Sunday, March 18, 2018

The end of XML

XML is now 20 years old. We might expect the first author of the XML 1.0 specification, Tim Bray, to be enthusiastic about XML's achievements and excited about its prospects for the future. Not a bit of it. In a limp endorsement on xml.com Tim tries diplomatically to think up some nice things to say about XML. But by the end of the article he lets out his true feelings:

People did a lot of that with XML just because there was no other alternative and, well… while it worked, you could do better, and in fact we have done better, for weak values of “better”. I wonder if we’ll ever do better still? As the editor of the IETF JSON RFCs, I’m a pessimist.

It’s been OK

Seriously; XML made a lot of things possible that previously weren’t. It has extended the lifetime of big chunks of our intellectual and legal heritage. It’s created a lot of interesting jobs and led to the production of a lot of interesting software. We could have done better, but you always could have done better.

Happy birthday!

I don't think there are any candles on the cake.

HTML is the new XML

More evidence of the disappearance of XML can be found in the new HTML Imports standard published by the W3C. Remember XInclude?

This document specifies a processing model and syntax for general purpose inclusion. Inclusion is accomplished by merging a number of XML information sets into a single composite infoset.

Now we have HTML Imports:

HTML Imports are a way to include and reuse HTML documents in other HTML documents.

Sounds familiar? Of course they are not the same because XML and HTML are not the same but the same basic need that existed when they were busy defining XML standards has now seen yet another instance where HTML is taking on the capabilities of XML. The others are RDFa being redefined for HTML, HTML5 being independent of SGML, CSS 3 Paged Media Module replacing XSL formatting objects. Does the list go on beyond what I know? Probably. One thing is clear: HTML is being made more and more into a replacement for XML in all things. In a couple of more years people will even be asking: 'what is XML?' And the Museum Guide will point to a funny page of complex markup with a stick and everyone will go 'Ooooh!'

Saturday, December 23, 2017

Ecdosis and the Charles Harpur Critical Archive

Now that we have are close to finishing our first historical digital edition, the Charles Harpur Critical Archive, it was time to articulate the technical design that led to its realisation. It is also worth reflecting on what we achieved. The extant papers of Charles Harpur (1813-1868) consist of 5,225 manuscript pages ranging in difficulty from easy to diabolically complex, 674 published newspaper poems, 140 letters on 403 manuscript pages, and 250 published pages in book form. To give you some idea of how large that is just to print the last version of each poem took Elizabeth Perkins 1000 pages. We have included all the versions, which is three times that much plus all the notes to the poems and the letters, which is double that again. So think 6,000 pages of printed matter. And we did it, including an elaborate user interface, in just 3 years. We recorded every last deleted full-stop. Here's a sample, in case you thought it was easy:

The technical design that made this possible is now described in outline on the CHCA website and also the revised website that will eventually supplant it. It is a general system that can be reused to create a wide range of other editions.
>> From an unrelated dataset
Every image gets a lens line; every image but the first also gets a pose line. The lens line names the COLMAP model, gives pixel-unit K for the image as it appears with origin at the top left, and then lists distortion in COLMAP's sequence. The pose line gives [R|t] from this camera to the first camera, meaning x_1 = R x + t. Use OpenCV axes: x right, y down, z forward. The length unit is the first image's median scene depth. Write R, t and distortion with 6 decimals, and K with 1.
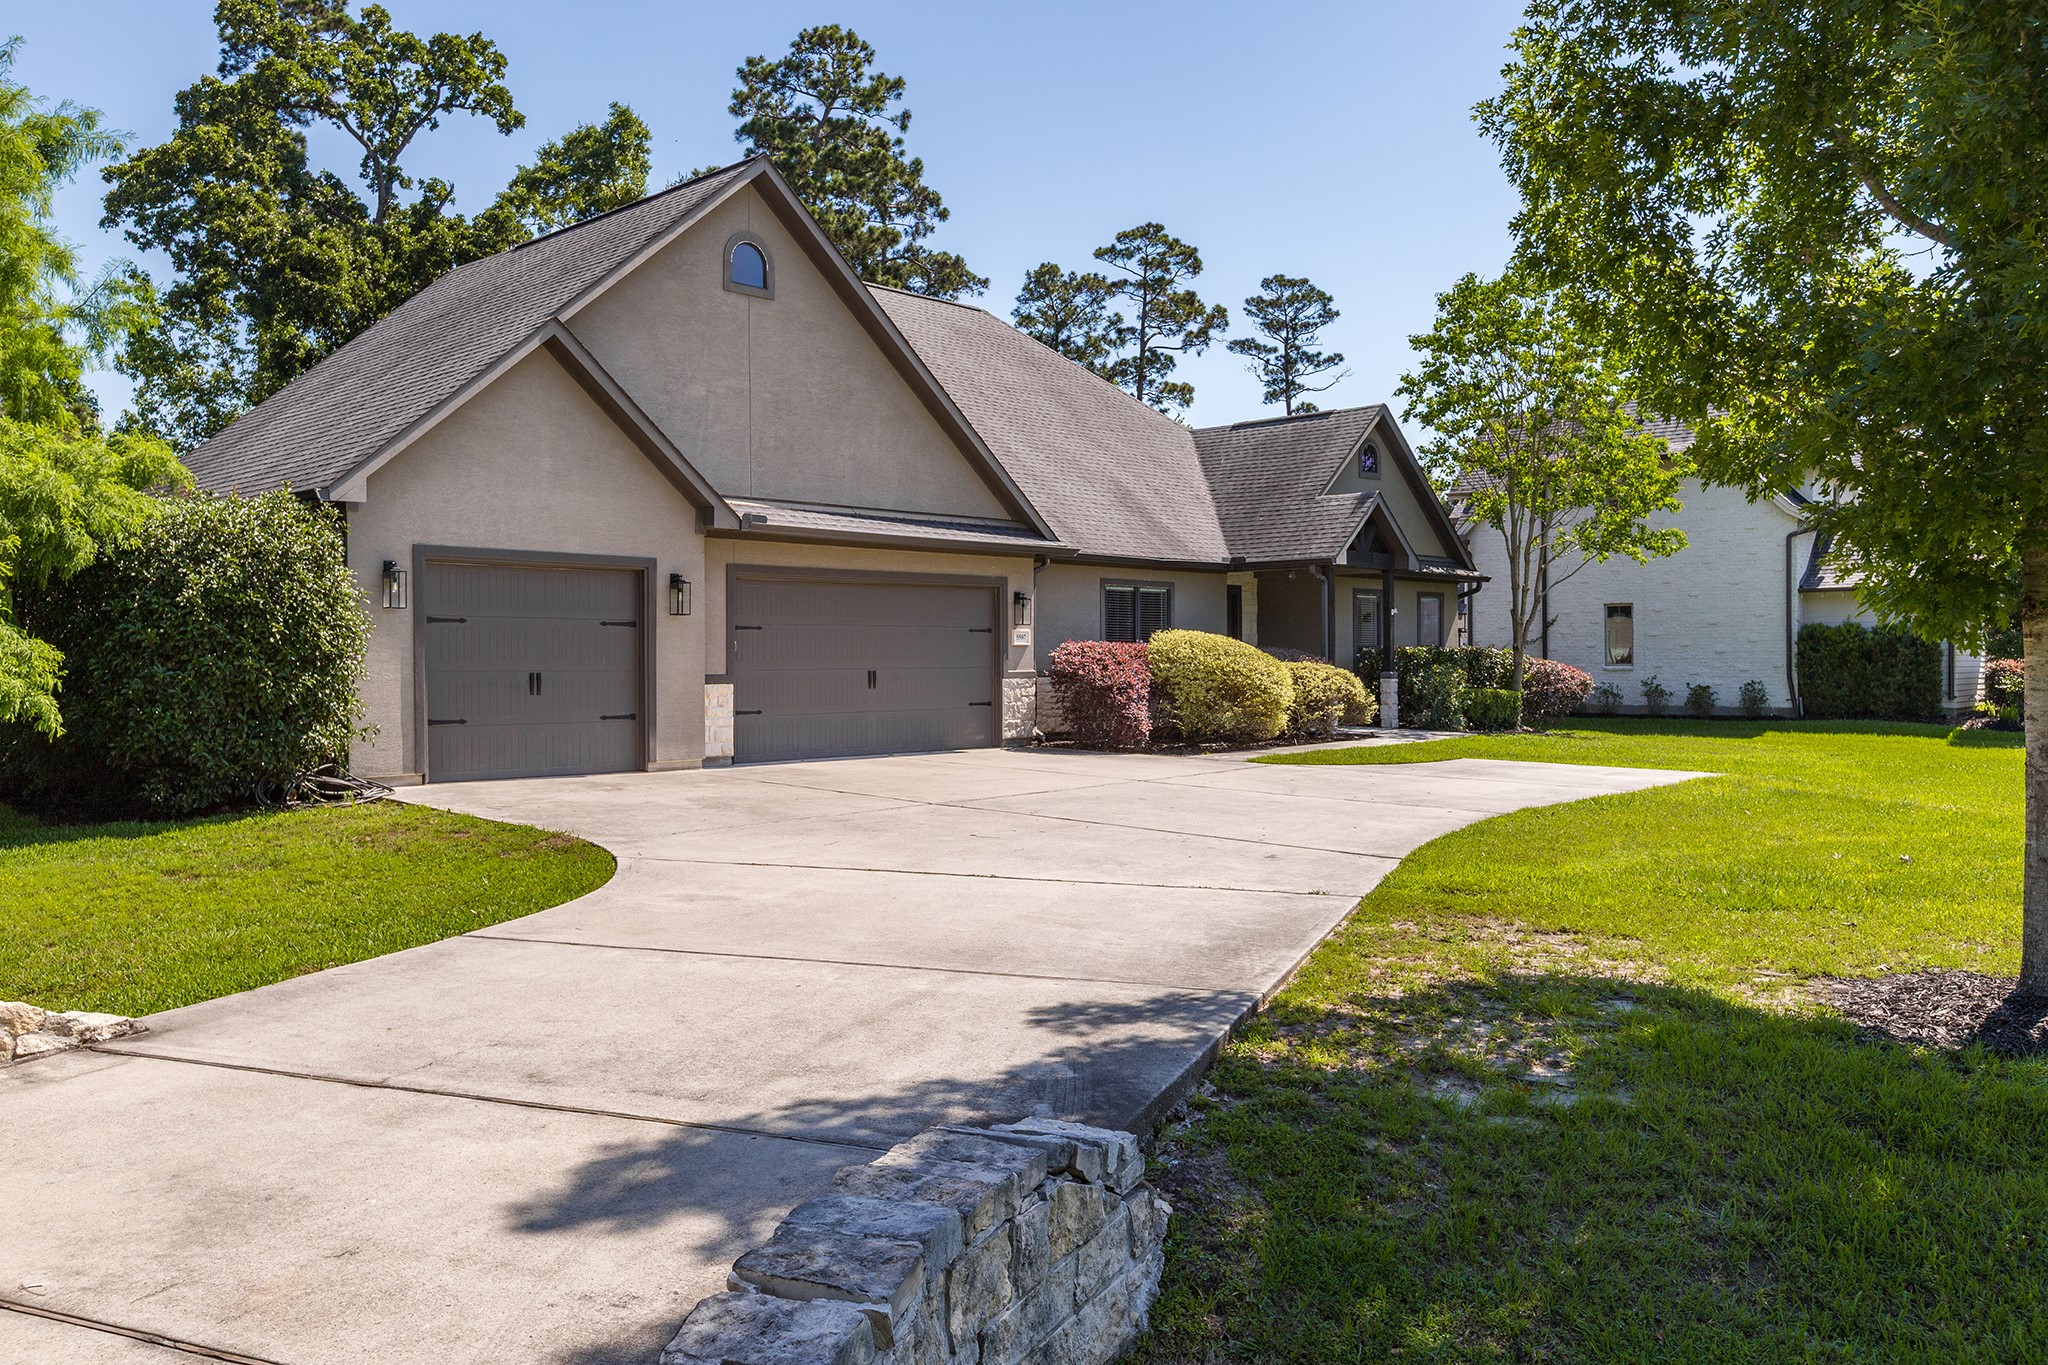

Tuesday, November 17, 2015

The importance of hyphenation

When transcribing original source documents hyphens are used to break words at the ends of lines. It is vital that we record them (and hence also the lineation) because otherwise we lose a vital piece of information: we can no longer reconstruct the document as it was, and we will lose a referencing system for synchronised scrolling, as a fine-grain control over where we are in the document. Similarly for side-by-side display with a transcription and a page-facsimile we need to be able to view the text with original line-breaks to compare line for line. Unfortunately, in English and other languages like French (and to a lesser extent Italian) it is not always clear whether the hyphen should be removed when the word is reconstructed. And we reconstruct words all the time: for example, when we index a text for searching, or when displaying a text with line-breaks removed. We need to know that the part-words "guard-" and "ing" are not two words but one word "guarding". But we are less sure about "thunder-" and "head". Is that "thunderhead" or "thunder-head"? Both are possible.

Fortunately, there is a simple algorithm that tells us whether to remove the hyphen or not in the vast majority of cases:

  1. If the hyphenated form is already in the dynamic dictionary we are building then don't remove the hyphen. Since hyphenated words occur more often in the middle of lines than at the end they will usually occur there before we see them split over line-end. So we simply go with the author's preference.
  2. If at least one part of the hyphenated word is not in the static big dictionary for that language then we remove the hyphen.
  3. If the two halves are both in the static dictionary but the compound word (sans hyphen) is not, then we retain the hyphen.
  4. If the hyphenated form is in our exceptions table then we retain the hyphen, otherwise we remove it.

This works so well that that the list of exceptions is scarcely needed.